Nous avons longtemps procédé de cette manière : le vélo à volant, l’accordéon et l’ami René, tous inscrits aujourd’hui, grâce à la déconcentration des commissions d’acquisition, à l’inventaire du Mucem [8], sont passés par le purgatoire.
Christian Hottin : J’aimerais revenir brièvement sur cette commission, ce Conseil artistique des musées de France, devant lequel il fallait faire passer les pièces avant de les intégrer aux collections. Toi-même, en tant que conservatrice chargée de la collecte de ces objets, j’imagine que tu devais certainement préparer un argumentaire, pour essayer de franchir l’obstacle. Dès lors, quels étaient les ressorts de cet argumentaire ? Que peut-on opposer, en définitive, aux jugements de valeur dépréciatifs ou condescendants ?

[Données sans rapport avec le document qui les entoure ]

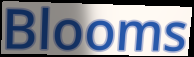
Blooms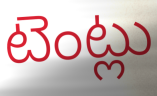
టెంట్లు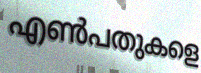
എൺപതുകളെ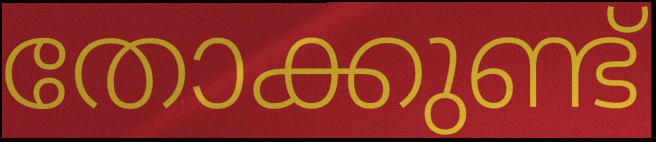
തോക്കുണ്ട്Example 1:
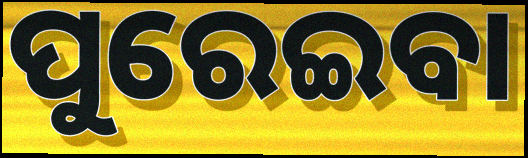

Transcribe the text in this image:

ପୁରେଇବା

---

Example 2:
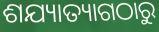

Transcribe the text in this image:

ଶଯ୍ୟାତ୍ୟାଗଠାରୁ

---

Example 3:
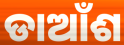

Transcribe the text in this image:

ଡାଆଁଶ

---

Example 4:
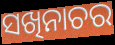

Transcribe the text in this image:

ସଖିନାଚର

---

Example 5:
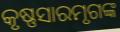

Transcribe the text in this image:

କୃଷ୍ଣସାରମୃଗଙ୍କ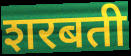
शरबतीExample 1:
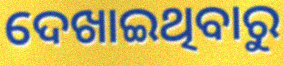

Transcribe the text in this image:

ଦେଖାଇଥିବାରୁ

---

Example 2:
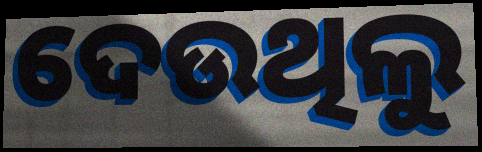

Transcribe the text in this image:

ଦେଉଥିଲୁ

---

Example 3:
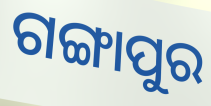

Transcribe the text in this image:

ଗଙ୍ଗାପୁର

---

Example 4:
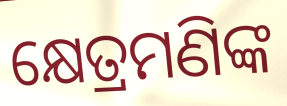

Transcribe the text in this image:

କ୍ଷେତ୍ରମଣିଙ୍କ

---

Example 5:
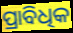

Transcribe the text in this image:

ପ୍ରାବିଧିକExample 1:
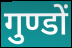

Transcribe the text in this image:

गुण्डों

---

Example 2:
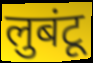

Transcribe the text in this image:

लुबंटू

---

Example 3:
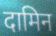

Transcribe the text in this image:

दामिन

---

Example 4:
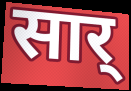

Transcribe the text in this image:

सार्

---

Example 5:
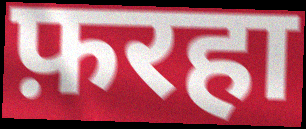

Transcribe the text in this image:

फ़रहा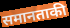
समानताकीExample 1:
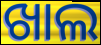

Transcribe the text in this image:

ଖାଲ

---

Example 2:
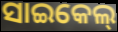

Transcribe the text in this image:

ସାଇକେଲ୍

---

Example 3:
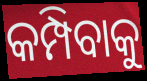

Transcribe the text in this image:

କମ୍ପିବାକୁ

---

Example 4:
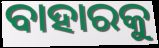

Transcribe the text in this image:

ବାହାରକୁ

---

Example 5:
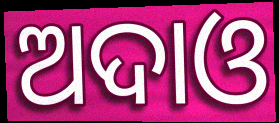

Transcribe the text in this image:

ଅଦାଓ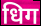
धिग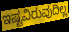
ಇಷ್ಟವಿರುವುದಿಲ್ಲ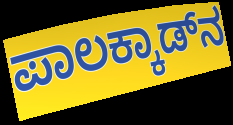
ಪಾಲಕ್ಕಾಡ್‌ನ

Florence Pizzorni : Nous devions préparer un argumentaire, bien sûr : une pré-commission était organisée régulièrement au sein de l’établissement afin de trier, entre nous, parmi tous les objets que nous avions repérés lors de nos enquêtes de terrain, et, surtout en préalable, de construire et de valider collectivement ce que nous appelions des campagnes de recherche-collecte. Les critères de choix des objets reposaient en effet, sur des projets de recherche dûment énoncés, validés (par la pré-commission), actés, et également financés. Le musée des ATP, constitué en musée-laboratoire, cotutelle ministère de la Culture/CNRS-Centre d’ethnologie française (Segalen 2019a, 2019b), permettait une collaboration étroite et performante entre chercheurs et conservateurs œuvrant dans la même institution. Chaque département du musée était piloté par un binôme conservateur-chercheur. Ainsi les objets présentés n’étaient pas des trouvailles aléatoires isolées, mais constituaient dans leur ensemble, un corpus à l’appui d’une enquête thématisée. Leur accumulation, faisait sens, afin de matérialiser un propos problématisé.

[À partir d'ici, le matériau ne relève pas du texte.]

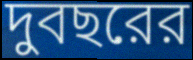
দুবছরেরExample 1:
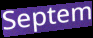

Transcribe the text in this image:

Septem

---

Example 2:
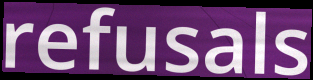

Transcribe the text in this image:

refusals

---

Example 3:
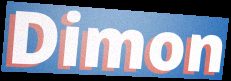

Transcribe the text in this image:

Dimon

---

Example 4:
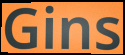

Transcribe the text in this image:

Gins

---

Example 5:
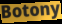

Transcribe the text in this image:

Botony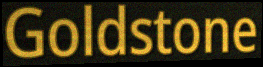
GoldstoneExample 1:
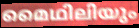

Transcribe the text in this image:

മൈഥിലിയും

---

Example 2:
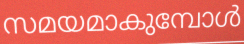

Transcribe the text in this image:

സമയമാകുമ്പോൾ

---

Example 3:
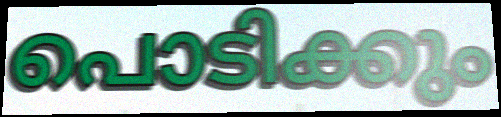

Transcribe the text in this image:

പൊടിക്കും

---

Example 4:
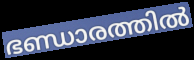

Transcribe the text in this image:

ഭണ്ഡാരത്തിൽ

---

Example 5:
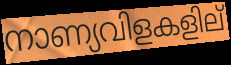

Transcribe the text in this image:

നാണ്യവിളകളില്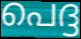
പെദ്ദ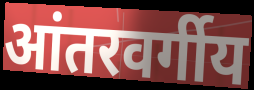
आंतरवर्गीयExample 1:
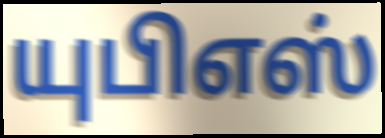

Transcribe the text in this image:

யுபிஎஸ்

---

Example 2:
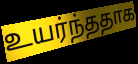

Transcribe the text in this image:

உயர்ந்ததாக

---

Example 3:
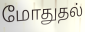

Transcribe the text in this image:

மோதுதல்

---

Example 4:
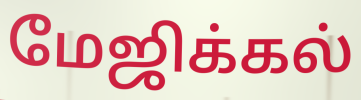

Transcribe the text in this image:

மேஜிக்கல்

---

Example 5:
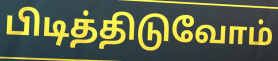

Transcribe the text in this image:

பிடித்திடுவோம்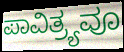
ಪಾವಿತ್ರ್ಯವೂ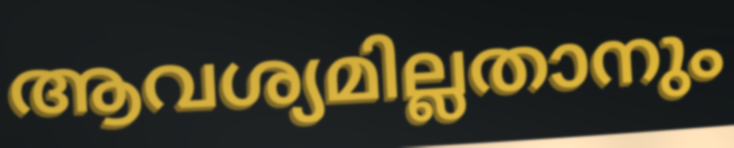
ആവശ്യമില്ലതാനും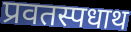
प्रवतस्पधाथ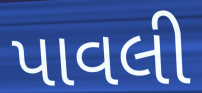
પાવલી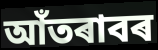
আঁতৰাবৰ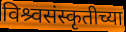
विश्र्वसंस्कृतीच्या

Christian Hottin : En tant que responsable de ces collectes, assistais-tu au Conseil artistique des musées de France ? Accompagnais-tu dans ces cas-là le directeur ?
Florence Pizzorni : Non. L’argumentaire était présenté dans le cadre de notre pré-commission. Ensuite, seul le directeur était habilité à siéger au Conseil artistique des musées de France.
Christian Hottin : Et donc, tu dis que « ça ne passait pas » ?
Florence Pizzorni : Les objets-témoins relatifs à la précarité, à l’exclusion, n’avaient que très peu de chance de passer. Ils renvoyaient trop fortement les objets « populaires » à leur vulgarité, au double sens du terme… Ces objets étaient clairement des intrus dans le monde de l’excellence et de l’exceptionnalité.
Christian Hottin : Cela, je l’imagine bien, et je pense que l’on y reviendra. Quand tu dis que cette proposition n’avait aucune chance de passer, savais-tu – même si tu ne participais pas au Conseil artistique des Musées de France – quels seraient les arguments qui pourraient être opposés, en fait ? Qu’est-ce qui faisait, qu’au sein de cette instance, il était évident pour tous les gens présents, sauf le représentant des ATP, que cet objet n’avait pas sa place dans les collections nationales ?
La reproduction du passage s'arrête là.